Using TCP/IP, attendees could traverse links to NSFNET, the regional BARRNET in San Francisco, and a variety of other networks. Vendors could participate in TCP/IP “bake-offs,” where they could check to see whether their equipment interoperated with other vendors’ products. Self-appointed “net police” went so far as to hand out “tickets” to implementations that did not comply with the TCP/IP specifications.
In many respects, Interop ’88 was far more successful than ENE. It featured working products from more vendors than did ENE. And whereas ENE carried the burden of people’s expectations that it would provide comprehensive solutions for large-scale manufacturing, office, and government procurement, Interop took on the immediate and narrower problems of network interconnection. In the “age of standards,” as an article in Data Communications referred to that time, this focus on product compatibility, interoperability, and connectivity energized the estimated 5,000 attendees as well as the market for TCP/IP products.

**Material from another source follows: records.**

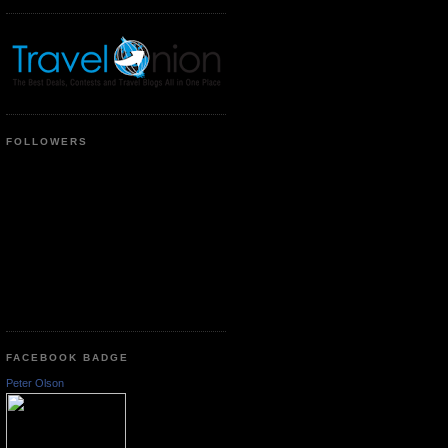
FOLLOWERS
FACEBOOK BADGE
Peter Olson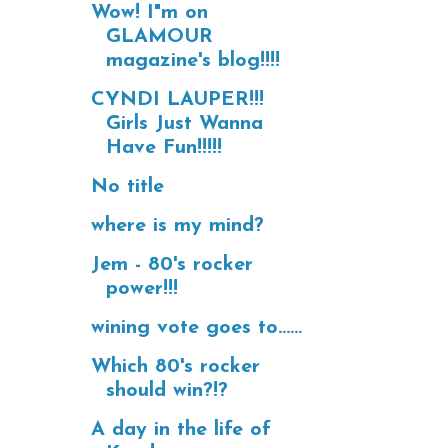
Wow! I"m on
GLAMOUR
magazine's blog!!!!
CYNDI LAUPER!!!
Girls Just Wanna
Have Fun!!!!!
No title
where is my mind?
Jem - 80's rocker
power!!!
wining vote goes to......
Which 80's rocker
should win?!?
A day in the life of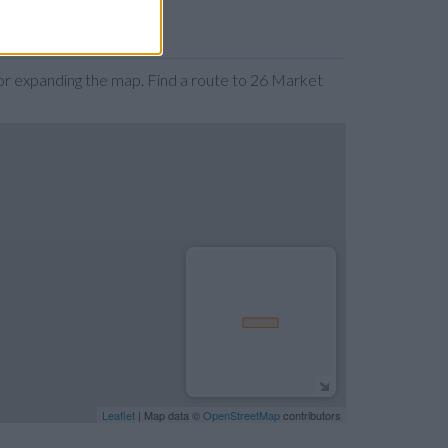
r expanding the map. Find a route to 26 Market
Leaflet
| Map data ©
OpenStreetMap
contributors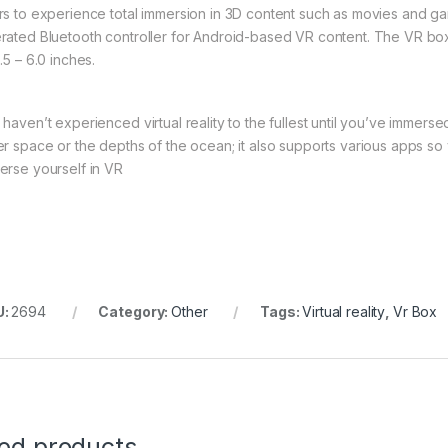
rs to experience total immersion in 3D content such as movies and ga
rated Bluetooth controller for Android-based VR content. The VR box 
.5 – 6.0 inches.
 haven’t experienced virtual reality to the fullest until you’ve immer
er space or the depths of the ocean; it also supports various apps so
erse yourself in VR
U:
2694
Category:
Other
Tags:
Virtual reality
,
Vr Box
ted products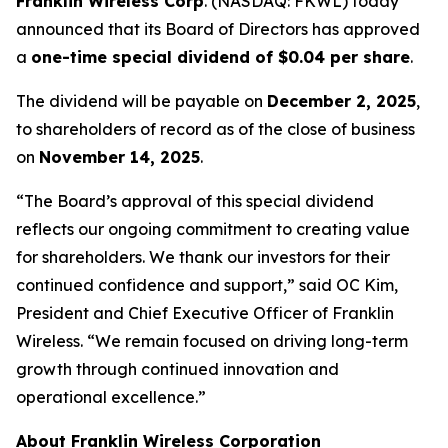
Franklin Wireless Corp
. (
NASDAQ: FKWL) today
announced that its Board of Directors has approved
a
one-time special dividend of $0.04 per share
.
The dividend will be payable on
December 2, 2025
,
to shareholders of record as of the close of business
on
November 14, 2025
.
“The Board’s approval of this special dividend
reflects our ongoing commitment to creating value
for shareholders. We thank our investors for their
continued confidence and support,” said OC Kim,
President and Chief Executive Officer of Franklin
Wireless. “We remain focused on driving long-term
growth through continued innovation and
operational excellence.”
About Franklin Wireless Corporation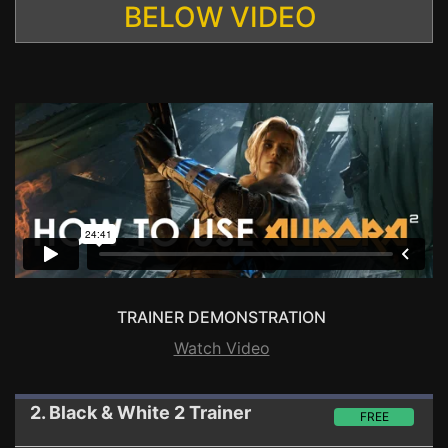
BELOW VIDEO
TRAINER DEMONSTRATION
Watch Video
2. Black & White 2
Trainer
FREE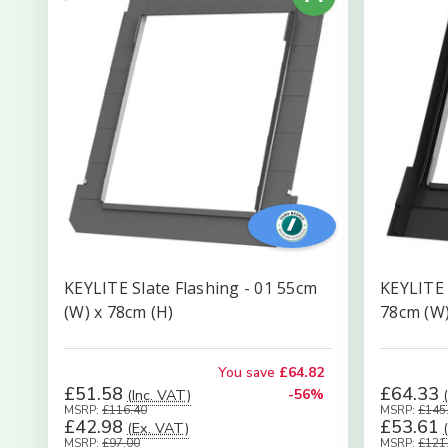
KEYLITE Slate Flashing - 01 55cm
KEYLITE 
(W) x 78cm (H)
78cm (W)
You save
£64.82
£51.58
£64.33
(Inc. VAT)
-56%
MSRP:
£116.40
MSRP:
£145
£42.98
£53.61
(Ex. VAT)
MSRP:
£97.00
MSRP:
£121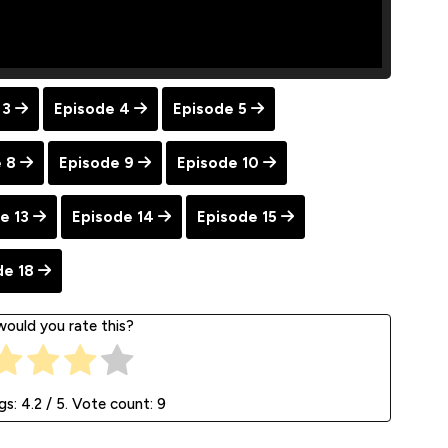
 3
Episode 4
Episode 5
 8
Episode 9
Episode 10
e 13
Episode 14
Episode 15
de 18
ould you rate this?
gs:
4.2
/ 5. Vote count:
9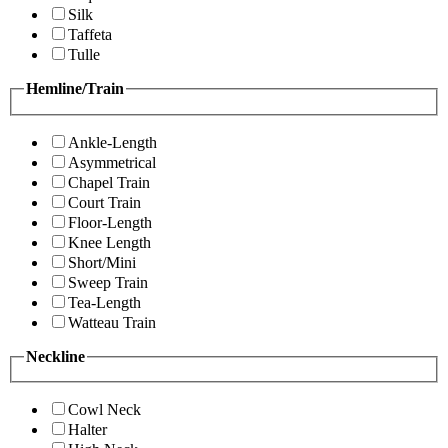
Silk
Taffeta
Tulle
Hemline/Train
Ankle-Length
Asymmetrical
Chapel Train
Court Train
Floor-Length
Knee Length
Short/Mini
Sweep Train
Tea-Length
Watteau Train
Neckline
Cowl Neck
Halter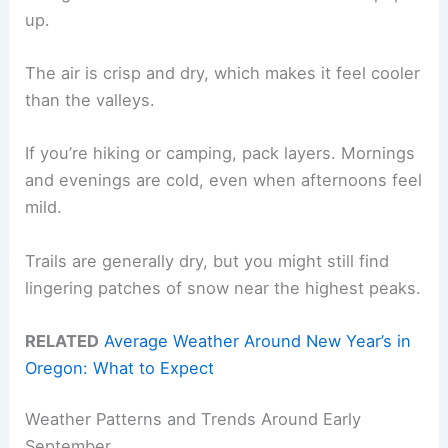
up.
The air is crisp and dry, which makes it feel cooler
than the valleys.
If you’re hiking or camping, pack layers. Mornings
and evenings are cold, even when afternoons feel
mild.
Trails are generally dry, but you might still find
lingering patches of snow near the highest peaks.
RELATED
Average Weather Around New Year’s in
Oregon: What to Expect
Weather Patterns and Trends Around Early
September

The stage was now set for innovations that would change global society: the invention of the World Wide Web the following year and the privatization of the NSFNET/Internet backbone in the mid-1990s. The advances in global computer networking that have come since then all rest on that initial foundation.
Accounts of the beginnings of modern computing often include dramatic descriptions of a conference that has since become known as “the Mother of all Demos”—a 1968 joint meeting of the Association for Computing Machinery and the IEEE Computer Society where ARPA-funded researcher Douglas Engelbart gave a 90-minute presentation that included the use of windows, hypertext, videoconferencing, and the computer mouse, among other innovations. His demo is rightly recognized as a turning point for expanding the realm of the possible in personal computing. But mind-expanding possibilities were also on display—and sometimes even for sale—at the five meetings we’ve described here. In our view, the contribution of these industry events to the development of today’s world of computing shouldn’t be forgotten, because the connection of different kinds of computers is the advance that has transformed our lives.
Loring Robbins and Andrew Russell dedicate this article to their coauthor and longtime friend James Pelkey, who died shortly before it was published.